*AIM OF THE EXERCISE*: Reproduce word for word, from the entries below, the line with "Add social links, due: Mar 30 -> Apr 1", the line with "Mania hits are wrong, due: Mar 31 -> Mar 29", and every line between them, and nothing more.

***** SUPPLIED RECORDS

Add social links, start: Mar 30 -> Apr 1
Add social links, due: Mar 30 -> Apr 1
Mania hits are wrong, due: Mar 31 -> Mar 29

**********
***** SUPPLIED RECORDS

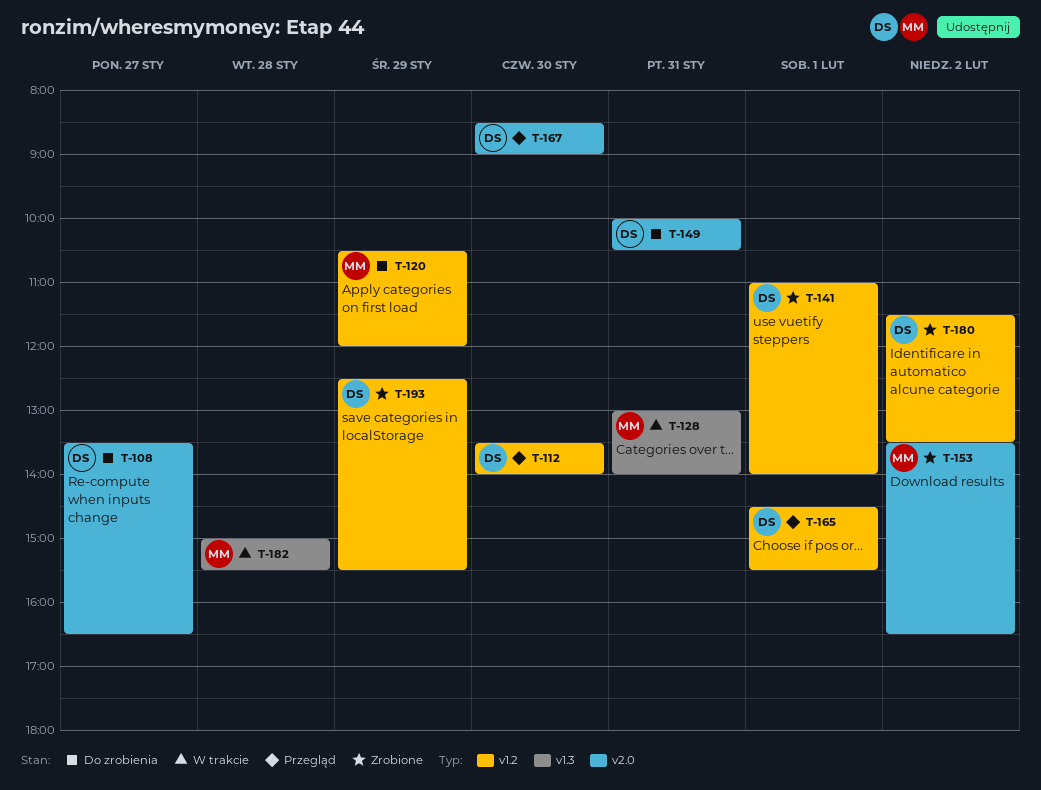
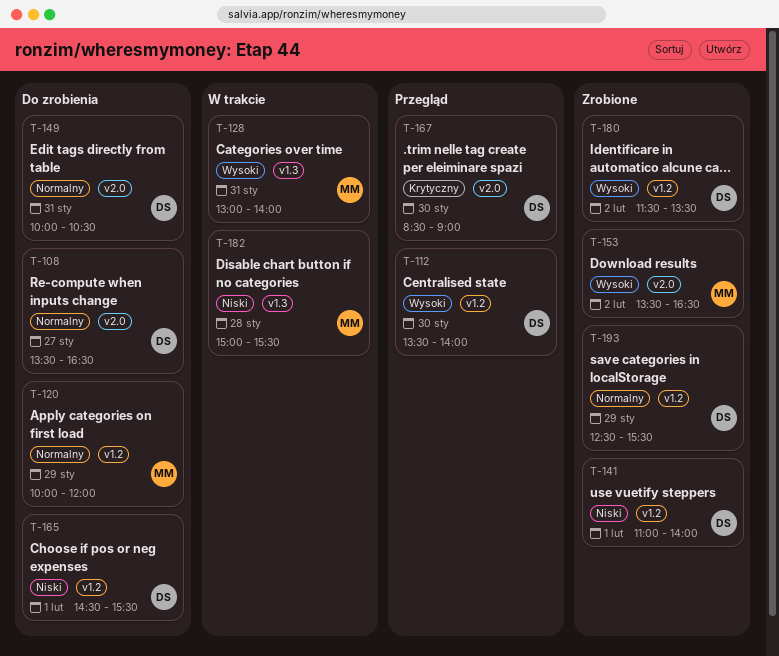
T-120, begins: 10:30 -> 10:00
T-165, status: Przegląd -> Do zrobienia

**********

*ANSWER BOX*:
Add social links, due: Mar 30 -> Apr 1
Mania hits are wrong, due: Mar 31 -> Mar 29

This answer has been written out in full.